Stefan Majewski poprowadzi drużynę w dwóch towarzyskich meczach listopadowych już nie na pewno, ale być może, bo nowy trener – już na stałe – wybrany zostanie do 3 listopada. Z polskich kandydatów brani będą pod uwagę Franciszek Smuda, Henryk Kasperczak, Maciej Skorża, Paweł Janas i właśnie Majewski. Zagranicznych kandydatów jest sześciu, jak mówi prezes Lato: „Jest to plejada trenerów z Avramem Grantem na czele“.

Lato podkreślił jednak, że zatrudnienie trenera z zagranicy to duży koszt i musi się dobrze zastanowić przed podpisaniem kontraktu, „żeby nie skończyło się jak z Leo Beenhakkerem, kiedy wygasła magia“.

Później zaczęła się już groteskowa akademia ku czci PZPN. Jeden z działaczy, który usłyszał później, że konferencja wyglądała jak za komuny, bo zamiast konkretnych odpowiedzi słychać było tylko ogólniki – powiedział, że właśnie o to chodziło.

W PZPN humory dopisują, a wszystko to, co bulwersuje opinię publiczną, stanowi powód do dumy. Sekretarz generalny Zdzisław Kręcina stwierdził, że kondycja finansowa federacji jest dobra mimo braku awansu do mistrzostw świata. A można teraz nawet zaoszczędzić na organizacji zgrupowań. Zapomniał, że za sam awans na turniej FIFA wypłaca około 30 milionów złotych.

Kręcina o zarzutach dotyczących zbyt drogich prezentów fundowanych przez PZPN powiedział: – To nieprawdziwe informacje, a wypowiedzi polityków na ten temat włóżcie panowie tam... gdzie sobie życzycie.

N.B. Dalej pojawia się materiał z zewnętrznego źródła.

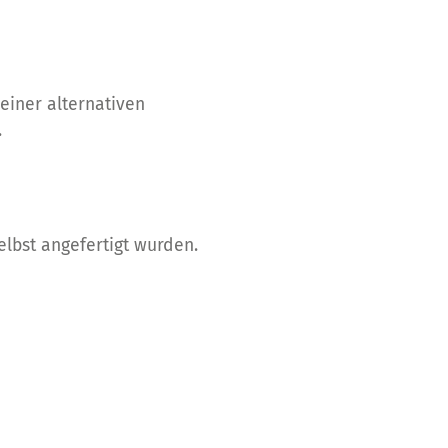
einer alternativen
.
elbst angefertigt wurden.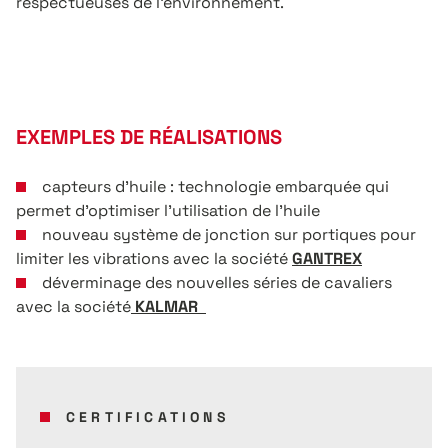
respectueuses de l’environnement.
EXEMPLES DE RÉALISATIONS
capteurs d’huile : technologie embarquée qui
permet d’optimiser l’utilisation de l’huile
nouveau système de jonction sur portiques pour
limiter les vibrations avec la société
GANTREX
déverminage des nouvelles séries de cavaliers
avec la société
KALMAR
CERTIFICATIONS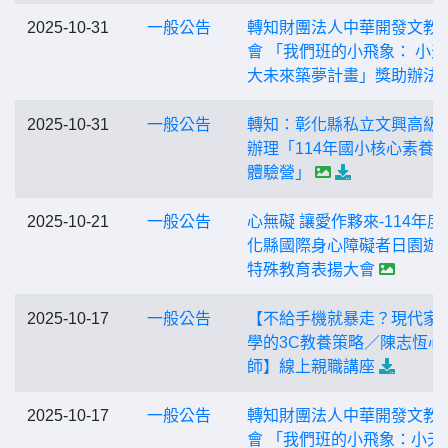
2025-10-31
一般公告
轉知財團法人中華開發文教
會 「我們班的小飛象： 小
大未來築夢計畫」獎助辦法
2025-10-31
一般公告
轉知：彰化縣私立文興高級
辦理「114年國小核心素養
體驗營」
2025-10-21
一般公告
心無礙 讓愛作夥來-114年度
化縣國際身心障礙者日園遊
特殊教育表揚大會
2025-10-17
一般公告
【不給手機就暴走？現代家
學的3C教養策略／陳志恆心
師】線上親職講座
2025-10-17
一般公告
轉知財團法人中華開發文教
會 「我們班的小飛象：小天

Okazuje się, że nawet wycofanie sponsorów jest PZPN na rękę, bo w związku z organizacją mistrzostw Europy w 2012 roku na pewno zgłoszą się lepsi. Podobno wsparciem polskiego futbolu zainteresowane są wielki bank i koncern samochodowy. – Jeśli ktoś liczy, że PZPN nie przetrwa z powodu problemów finansowych, to się myli – dodał Kręcina.

Prezes Lato osobiście odniósł się do zarzutu wysokich premii. Jego zdaniem było to odpowiednie wynagrodzenie za pracę, a także zwrot kosztów podróży w trudnym okresie organizacyjnym.

– Działacze PZPN po przyjeździe do Warszawy musieli poruszać się po mieście, szukając miejsca na nową siedzibę, i podejmować decyzje. Premie to tak naprawdę zsumowane miesięczne wynagrodzenia rzędu 5 – 6 tysięcy złotych brutto, czyli wcale nie tak dużo. Rzeczywiście, nowej siedziby na razie nie ma, a pierwsze rozmowy dotyczące miejsca na Stadionie Narodowym spaliły na fiasku – powiedział prezes.

Dla PZPN problemem nie jest także bojkot kibiców. Na mecz ze Słowacją w Chorzowie nie przyszli, bo mecze towarzyskie „to już przeżytek”, a przecież szans na awans nie było już żadnych. Poza tym padał śnieg. Kręcina na zakończenie konferencji odczytał jeszcze esemesa, którego dostał od młodzieży szkolnej z Wilamowic: „Jesteśmy z wami”. Kilku dziennikarzy zaczęło bić brawo.

Po spotkaniu z mediami prezesa Latę i jego kolegów czeka dużo trudniejsze zadanie – rozmowa ze sponsorami i przedstawicielami firmy SportFive. Chce ona zarobić tak dużo jak się da na sprzedaży produktów ze znaczkiem organizacji, którą w Polsce szanują tylko jej członkowie.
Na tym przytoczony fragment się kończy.